Segment Start: EXERCISE MATERIAL

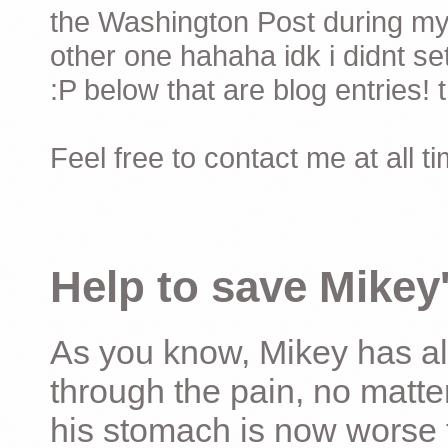
the Washington Post during my 
other one hahaha idk i didnt set
:P below that are blog entries! 
Feel free to contact me at all t
Help to save Mikey'
As you know, Mikey has al
through the pain, no matter
his stomach is now worse 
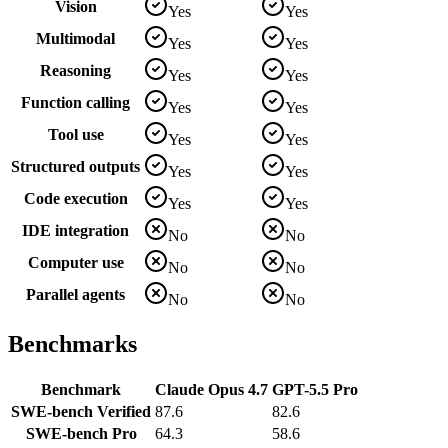
Vision
Yes
Yes
Multimodal
Yes
Yes
Reasoning
Yes
Yes
Function calling
Yes
Yes
Tool use
Yes
Yes
Structured outputs
Yes
Yes
Code execution
Yes
Yes
IDE integration
No
No
Computer use
No
No
Parallel agents
No
No
Benchmarks
Benchmark
Claude Opus 4.7
GPT-5.5 Pro
SWE-bench Verified
87.6
82.6
SWE-bench Pro
64.3
58.6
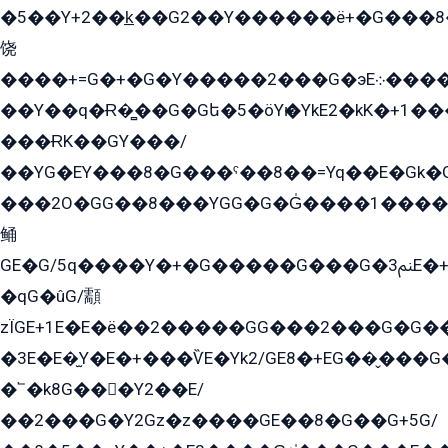
�5��Y+2��k̲��G2��Y������ë+�G���8
饶
����+=G�+�G�Y�����2���G�эE܀�����G2��G1Y�EG�k2��q2��2�z��/
��Y��q�Ɍ�̻��G�Gե�5�öYѥ�YkE2�kK�+1
���ɌK��GY���/
��YG�EY���8܏�G���ˁ��8��=Yq��E�Gk�Gá����8E+�E�+�E������2G/
���2O�GG��8���YGG�G�G̍����1����+�E�ێ�GY1���q����+�2�����YE81�3��G�K�5�ö��G2G�G�Ð�G�G�܌�E�G�GY1��Y2��G
鲬
GE�G/5q����Y�+�G�����G���G�ﲌ3E�+�G�öE���G2�q��2���G�1Y�۩2����G��5���G���Eq��5�YG�EG�Gɬ���GY�K�+�G2�GG�Ѧ2���2�EGE���EE�GG�Eˁ��̻��G�æY�G��GG�G��լ�GYG22��G2���1+kE��G�G2�E۩���G�M5ܶ�G/
�qG�ûG/顬
zÏGE+1E�E�ë��2�����GG���2���G�G����q2K/Y�ˁ
�3E�E�̫Y�E�+���ѶE�Yk2/GE8�+EG��̬���G���2����܌GG������˫�28E+k��с��Y1Kɀ��¶GEGY��G�G�GEG��q�EE
�՟�k8G���Y2��E/
��2���G�Y2Gz�z����GE��8�G��G+5G/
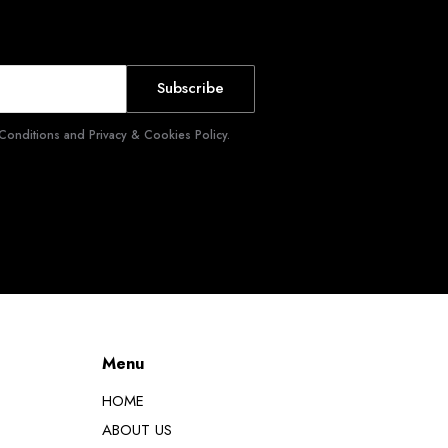
Subscribe
Conditions and Privacy & Cookies Policy.
Menu
HOME
ABOUT US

Segment End: EXERCISE MATERIAL

**ASSIGNMENT**
Reproduce the data above in full, exactly as it is, with the pictures left out.

**RESPONSE AREA**
the Washington Post during my 
other one hahaha idk i didnt set
:P below that are blog entries! 
Feel free to contact me at all t
Help to save Mikey'
As you know, Mikey has al
through the pain, no matter
his stomach is now worse 
Vision
Yes
Yes
Multimodal
Yes
Yes
Reasoning
Yes
Yes
Function calling
Yes
Yes
Tool use
Yes
Yes
Structured outputs
Yes
Yes
Code execution
Yes
Yes
IDE integration
No
No
Computer use
No
No
Parallel agents
No
No
Benchmarks
Benchmark
Claude Opus 4.7
GPT-5.5 Pro
SWE-bench Verified
87.6
82.6
SWE-bench Pro
64.3
58.6
�5��Y+2��k̲��G2��Y������ë+�G���8
饶
����+=G�+�G�Y�����2���G�эE܀�����G2��G1Y�EG�k2��q2��2�z��/
��Y��q�Ɍ�̻��G�Gե�5�öYѥ�YkE2�kK�+1
���ɌK��GY���/
��YG�EY���8܏�G���ˁ��8��=Yq��E�Gk�Gá����8E+�E�+�E������2G/
���2O�GG��8���YGG�G�G̍����1����+�E�ێ�GY1���q����+�2�����YE81�3��G�K�5�ö��G2G�G�Ð�G�G�܌�E�G�GY1��Y2��G
鲬
GE�G/5q����Y�+�G�����G���G�ﲌ3E�+�G�öE���G2�q��2���G�1Y�۩2����G��5���G���Eq��5�YG�EG�Gɬ���GY�K�+�G2�GG�Ѧ2���2�EGE���EE�GG�Eˁ��̻��G�æY�G��GG�G��լ�GYG22��G2���1+kE��G�G2�E۩���G�M5ܶ�G/
�qG�ûG/顬
zÏGE+1E�E�ë��2�����GG���2���G�G����q2K/Y�ˁ
�3E�E�̫Y�E�+���ѶE�Yk2/GE8�+EG��̬���G���2����܌GG������˫�28E+k��с��Y1Kɀ��¶GEGY��G�G�GEG��q�EE
�՟�k8G���Y2��E/
��2���G�Y2Gz�z����GE��8�G��G+5G/
Subscribe
Conditions and Privacy & Cookies Policy.
Menu
HOME
ABOUT US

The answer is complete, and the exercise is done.